**PROVIDED PASSAGE:**
____________________

Implementation:Sgl project Sglang Grafana Dashboard Config
| Knowledge Sources | |
|---|---|
| Domains | Monitoring, Observability, Grafana |
| Last Updated | 2026-02-10 00:00 GMT |
Overview
A Grafana dashboard JSON definition that provides comprehensive monitoring panels for SGLang server metrics, using Prometheus as the data source with PromQL queries against sglang_* metrics.
Description
sglang-dashboard.json defines a Grafana dashboard with 8 monitoring panels organized in a grid layout. The dashboard provides real-time visibility into all critical SGLang performance metrics and is designed for production monitoring.

____________________

**GIVEN DATA:**
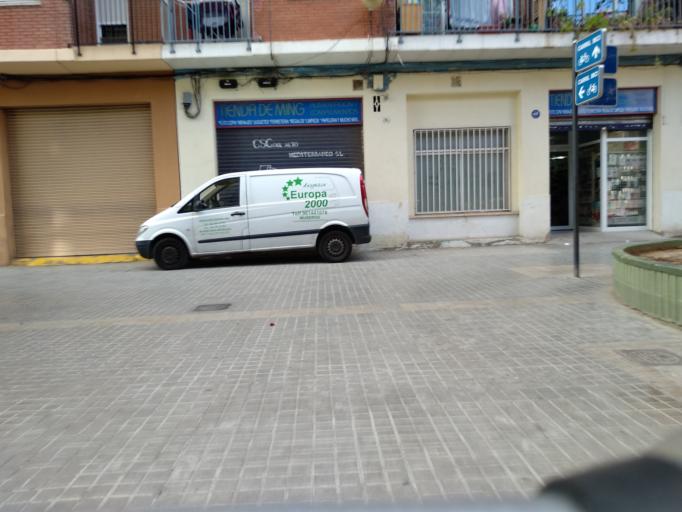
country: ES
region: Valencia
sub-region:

____________________

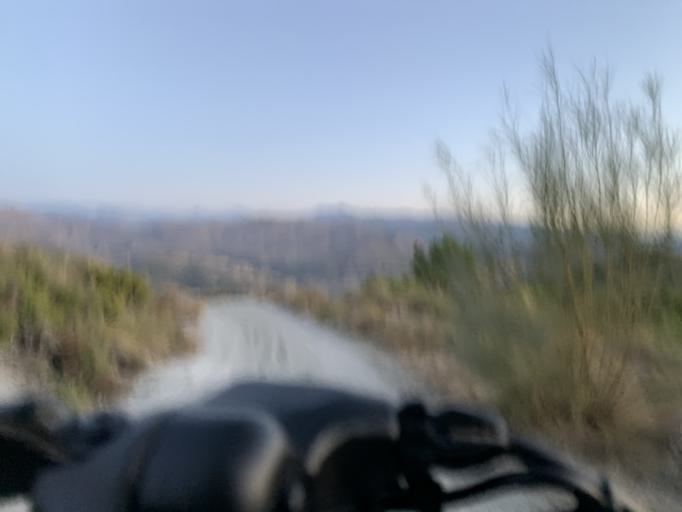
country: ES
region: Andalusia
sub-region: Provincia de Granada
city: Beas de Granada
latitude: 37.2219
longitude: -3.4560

____________________

**PROBLEMS AND TASKS:**
1. Which data source does the dashboard config page say the Grafana dashboard uses?
2. Please reproduce the dashboard config page from "Implementation:Sgl project Sglang" up to and including "for production monitoring.".

**RESULTS BY TASK:**
1. Prometheus

2.
Implementation:Sgl project Sglang Grafana Dashboard Config
| Knowledge Sources | |
|---|---|
| Domains | Monitoring, Observability, Grafana |
| Last Updated | 2026-02-10 00:00 GMT |
Overview
A Grafana dashboard JSON definition that provides comprehensive monitoring panels for SGLang server metrics, using Prometheus as the data source with PromQL queries against sglang_* metrics.
Description
sglang-dashboard.json defines a Grafana dashboard with 8 monitoring panels organized in a grid layout. The dashboard provides real-time visibility into all critical SGLang performance metrics and is designed for production monitoring.